Vor kurzem schleuderte mir LadyGaga frühmorgens einen Satz entgegen, der mich sehr traf: «Manchmal habe ich das Gefühl, Du schickst mich nur in die Schule, damit Du arbeiten kannst.»
BÄMM. Das sass.
Die Kinder morgens für die Schule bzw. die Kita fertig zu machen, ähnelt meist einem Spiessrutenlauf. Ist eines der Kinder mit dem falschen Fuss aufgestanden? Passen die Socken auf Anhieb? Habe ich Copperfield den Kakao auch ja von der richtigen Seite her gereicht?

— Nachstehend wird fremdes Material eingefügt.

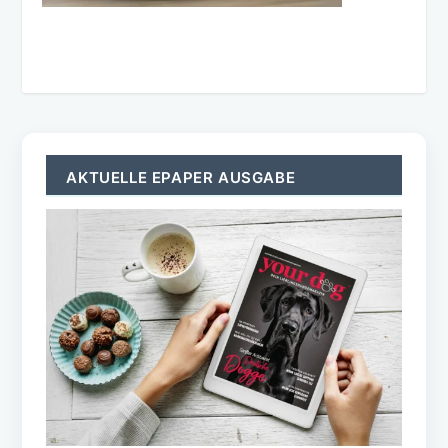
AKTUELLE EPAPER AUSGABE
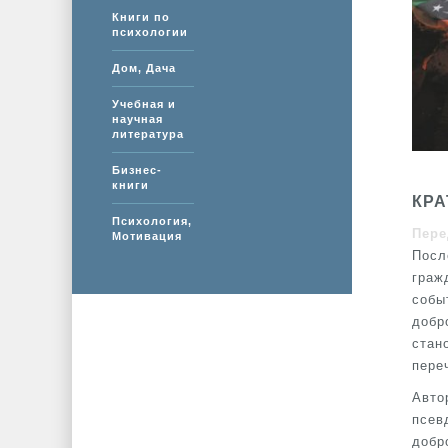
Книги по
психологии
Дом, Дача
Учебная и
научная
литература
Бизнес-
книги
КРА
Психология,
Пере
Мотивация
Посл
граж
собы
добр
стан
пере
Авто
псев
добр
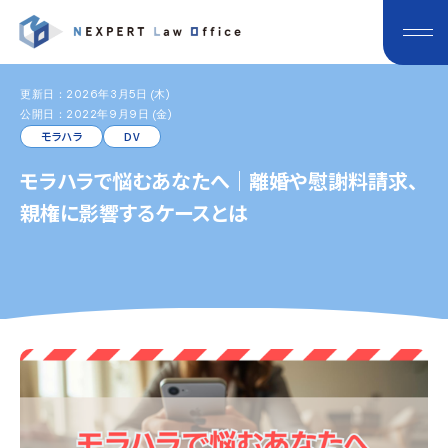
更新日：2026年3月5日 (木)
公開日：2022年9月9日 (金)
モラハラ
DV
モラハラで悩むあなたへ｜離婚や慰謝料請求、
親権に影響するケースとは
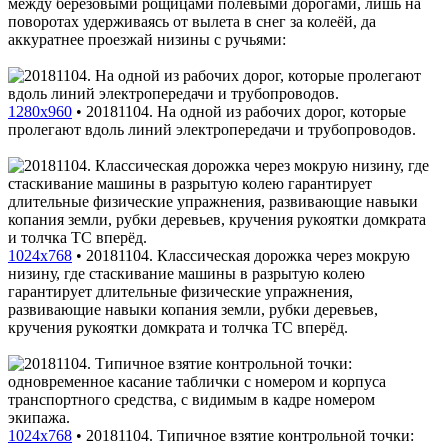
между берёзовыми рощицами полевыми дорогами, лишь на
поворотах удерживаясь от вылета в снег за колеёй, да
аккуратнее проезжай низины с ручьями:
1280x960
•
20181104. На одной из рабочих дорог, которые
пролегают вдоль линий электропередачи и трубопроводов.
1024x768
•
20181104. Классическая дорожка через мокрую
низину, где стаскивание машины в разрытую колею
гарантирует длительные физические упражнения,
развивающие навыки копания земли, рубки деревьев,
кручения рукоятки домкрата и толчка ТС вперёд.
1024x768
•
20181104. Типичное взятие контрольной точки:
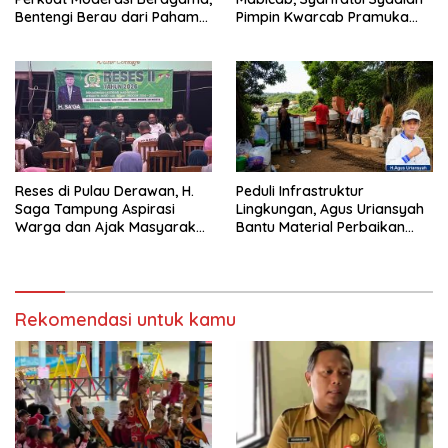
Bentengi Berau dari Paham
Pimpin Kwarcab Pramuka
Pemecah Persatuan
Berau 2026–2031
Reses di Pulau Derawan, H.
Peduli Infrastruktur
Saga Tampung Aspirasi
Lingkungan, Agus Uriansyah
Warga dan Ajak Masyarakat
Bantu Material Perbaikan
Bijak Sikapi Efisiensi
Jalan di Gang Angsa
Anggaran
Rekomendasi untuk kamu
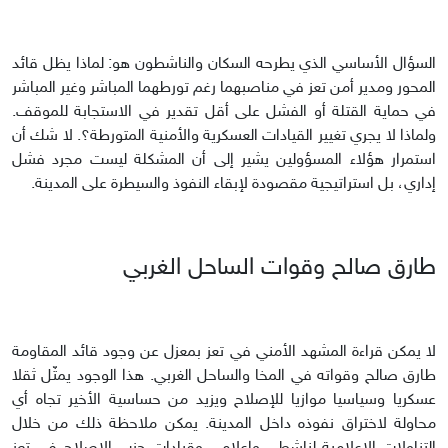
السؤال الأساسي الذي يطرحه السكان والناشطون هو: لماذا يظل قائد
المحور ومدير أمن تعز في مناصبهما رغم تورطهما المباشر وغير المباشر
في حماية القتلة أو الفشل على أقل تقدير في الاستجابة للموقف.
ولماذا لا يجري تغيير القيادات العسكرية والأمنية المتورطة؟. لا شك أن
استمرار هؤلاء المسؤولين يشير إلى أن المشكلة ليست مجرد فشل
إداري، بل استراتيجية مقصودة لإبقاء النفوذ والسيطرة على المدينة.
طارق صالح وقوات الساحل الغربي
لا يمكن قراءة المشهد الأمني في تعز بمعزل عن وجود قائد المقاومة
طارق صالح وقواته في المخا والساحل الغربي. هذا الوجود يمثّل ثقلا
عسكريا وسياسيا موازيا للإصلاح ويزيد من حساسية الأخير تجاه أي
محاولة لاختراق نفوذه داخل المدينة. يمكن ملاحظة ذلك من خلال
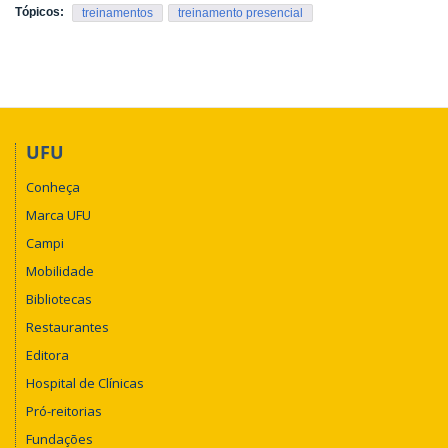
Tópicos:
treinamentos
treinamento presencial
UFU
Conheça
Marca UFU
Campi
Mobilidade
Bibliotecas
Restaurantes
Editora
Hospital de Clínicas
Pró-reitorias
Fundações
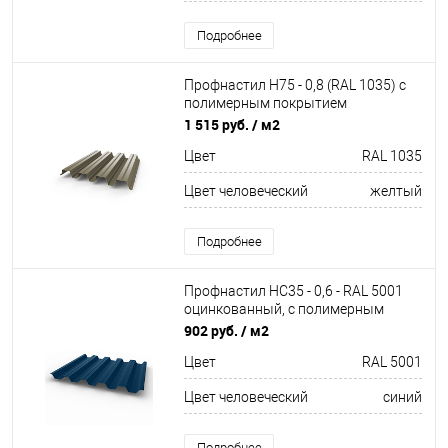
Подробнее
Профнастил Н75 - 0,8 (RAL 1035) с
полимерным покрытием
(полиэстер)
1 515 руб.
/ м2
Цвет
RAL 1035
Цвет человеческий
желтый
Подробнее
Профнастил НС35 - 0,6 - RAL 5001
оцинкованный, с полимерным
покрытием (Полиэстер)
902 руб.
/ м2
Цвет
RAL 5001
Цвет человеческий
синий
Подробнее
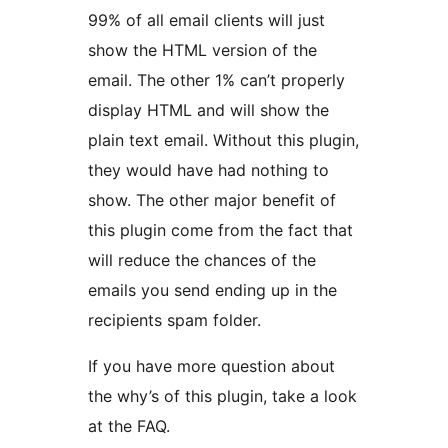
99% of all email clients will just
show the HTML version of the
email. The other 1% can’t properly
display HTML and will show the
plain text email. Without this plugin,
they would have had nothing to
show. The other major benefit of
this plugin come from the fact that
will reduce the chances of the
emails you send ending up in the
recipients spam folder.
If you have more question about
the why’s of this plugin, take a look
at the FAQ.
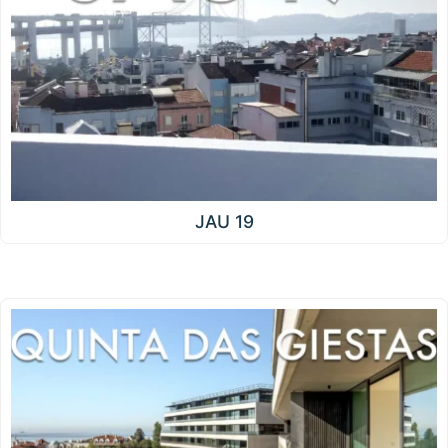
JAU 19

Es gibt eigentlich fixe Stationen: 6.30 Uhr aufstehen (für mich), 6.50 Uhr aufstehen (die Kinder), 7 Uhr gemeinsames Frühstück, LadyGaga muss um 7.40 Uhr Schuhe und Jacke anziehen und um 7.50 Uhr aus dem Haus gehen. Wenn da unterwegs «etwas» (als Eltern wisst ihr, das kann de facto ALLES sein) passiert, das uns aus der Bahn wirft, ist Streit vorprogrammiert. «Du musst jetzt wirklich looooos, LadyGaga!» zu sagen, ist dabei sehr kontraproduktiv. Sehr sehr SEHR kontraproduktiv, wenn ihr versteht, was ich meine. Auch wenn ich nachher gleich Copperfield in die Kita bringen muss und um 8.30 Uhr die erste Telefonkonferenz ansteht – ich darf nix sagen. Das kann ich aber nur selten. Ich bin ja keine Schweigsame. Dann brennt irgendwo die Sicherung durch, entweder bei mir, bei ihr oder bei ihrem Bruder. Denn wenn der keine Lust hat aufzustehen, tickt die Bombe gnadenlos. (Ich freue mich ja schon auf seine Pubertät, wenn er schon jetzt kaum aus dem Bett zu kriegen ist…).

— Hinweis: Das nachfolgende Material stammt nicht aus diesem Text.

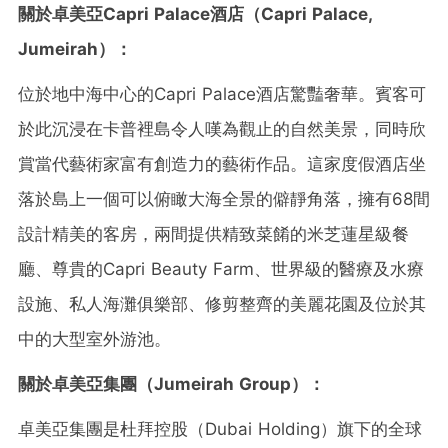
關於卓美亞
Capri Palace
酒店（
Capri Palace,
Jumeirah
）：
位於地中海中心的Capri Palace酒店驚豔奢華。賓客可
於此沉浸在卡普裡島令人嘆為觀止的自然美景，同時欣
賞當代藝術家富有創造力的藝術作品。這家度假酒店坐
落於島上一個可以俯瞰大海全景的僻靜角落，擁有68間
設計精美的客房，兩間提供精致菜餚的米芝蓮星級餐
廳、尊貴的Capri Beauty Farm、世界級的醫療及水療
設施、私人海灘俱樂部、修剪整齊的美麗花園及位於其
中的大型室外游池。
關於卓美亞集團（
Jumeirah Group
）：
卓美亞集團是杜拜控股（Dubai Holding）旗下的全球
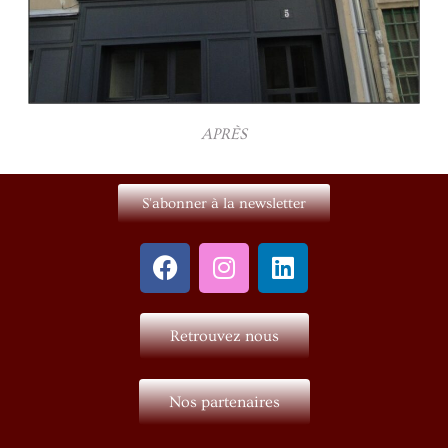
APRÈS
S'abonner à la newsletter
Retrouvez nous
Nos partenaires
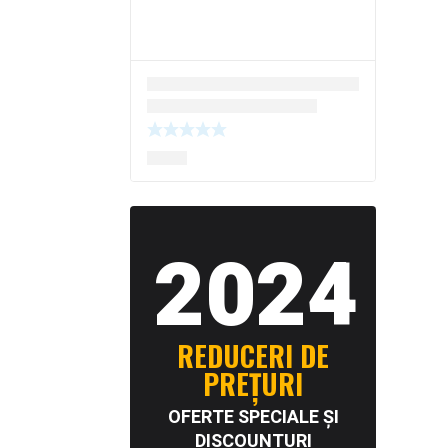
2024
REDUCERI DE
PREȚURI
OFERTE SPECIALE ȘI
DISCOUNTURI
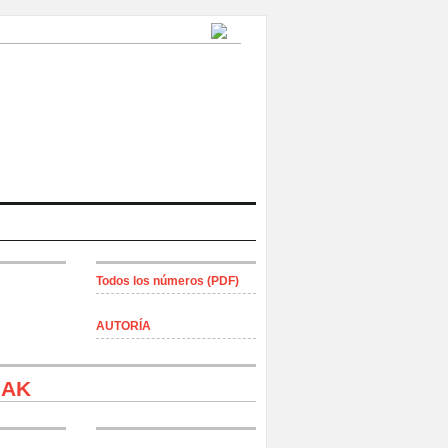
Todos los números (PDF)
AUTORÍA
IAK
ti, Argentina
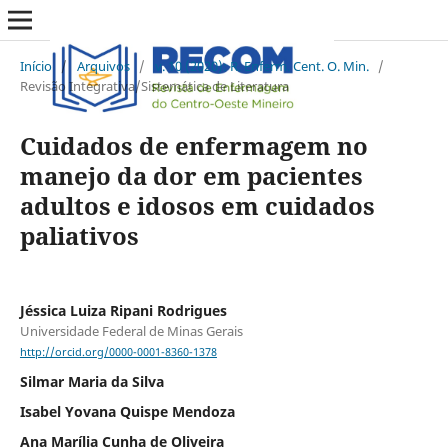
Início
/
Arquivos
/
v. 10 (2020): R. Enferm. Cent. O. Min.
/
Revisão Integrativa/Sistemática de Literatura
Cuidados de enfermagem no
manejo da dor em pacientes
adultos e idosos em cuidados
paliativos
Jéssica Luiza Ripani Rodrigues
Universidade Federal de Minas Gerais
http://orcid.org/0000-0001-8360-1378
Silmar Maria da Silva
Isabel Yovana Quispe Mendoza
Ana Marília Cunha de Oliveira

Jedenfalls zurück auf Anfang. «Du schickst mich nur in die Schule, damit Du arbeiten kannst.»
Sofort hatte mich das schlechte Gewissen im Griff. Es stimmt ja, das arme Kind hat so Recht! Ich muss arbeiten und will die Kinder irgendwie pünktlich und ohne Kollateralschaden aus dem Haus kriegen. Ich. Bin. So. eine. Rabenmutter. RABÄH.

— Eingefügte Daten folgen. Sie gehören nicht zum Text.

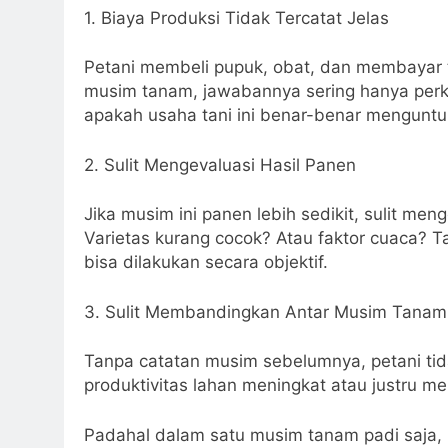
1. Biaya Produksi Tidak Tercatat Jelas
Petani membeli pupuk, obat, dan membayar te
musim tanam, jawabannya sering hanya perki
apakah usaha tani ini benar-benar mengunt
2. Sulit Mengevaluasi Hasil Panen
Jika musim ini panen lebih sedikit, sulit m
Varietas kurang cocok? Atau faktor cuaca? 
bisa dilakukan secara objektif.
3. Sulit Membandingkan Antar Musim Tanam
Tanpa catatan musim sebelumnya, petani tid
produktivitas lahan meningkat atau justru m
Padahal dalam satu musim tanam padi saja, b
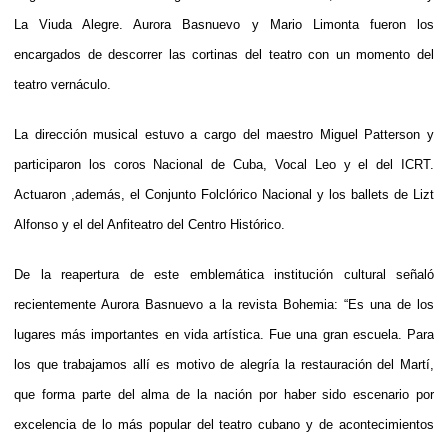
La Viuda Alegre. Aurora Basnuevo y Mario Limonta fueron los
encargados de descorrer las cortinas del teatro con un momento del
teatro vernáculo.
La dirección musical estuvo a cargo del maestro Miguel Patterson y
participaron los coros Nacional de Cuba, Vocal Leo y el del ICRT.
Actuaron ,además, el Conjunto Folclórico Nacional y los ballets de Lizt
Alfonso y el del Anfiteatro del Centro Histórico.
De la reapertura de este emblemática institución cultural señaló
recientemente Aurora Basnuevo a la revista Bohemia: “Es una de los
lugares más importantes en vida artística. Fue una gran escuela. Para
los que trabajamos allí es motivo de alegría la restauración del Martí,
que forma parte del alma de la nación por haber sido escenario por
excelencia de lo más popular del teatro cubano y de acontecimientos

Als die Kinder dann tatsächlich endlich aus dem Haus waren, kam ich ins Grübeln. Und heulte mich bei einer Freundin aus. Was sie sagte, möchte ich euch weitergeben, denn es hat mir sehr geholfen:
«Du musst arbeiten. Punkt. Das ist Fakt. Da ist nichts Verwerfliches dran und nichts Abwertendes dem Kind gegenüber. Arbeit ist kein Freizeitvergnügen. Nur weil es Dich erfüllt und Dir Spass macht, musst Du kein schlechtes Gewissen haben, wenn Du Deine Zeit mit Arbeit verbringst. Arbeit gehört zum Leben nun mal dazu. Wenn LadyGaga Essen und Kleidung und Urlaub will, muss sie Dir das Arbeiten ermöglichen. Sie ist gross. Sie sollte das verstehen.»
Ich nahm mir diese Worte zu Herzen und suchte noch am selben Abend das Gespräch mit meiner Tochter. Ich erklärte ihr, was für ein Privileg es ist, von zuhause aus arbeiten zu können, und dass sie mich so viel mehr sehen kann als früher. Ich denke, hoffe!, dass sie mich versteht. Das Home-office ermöglicht mir schliesslich auch, spontan mit meinen Kindern ins Freibad gehen zu können.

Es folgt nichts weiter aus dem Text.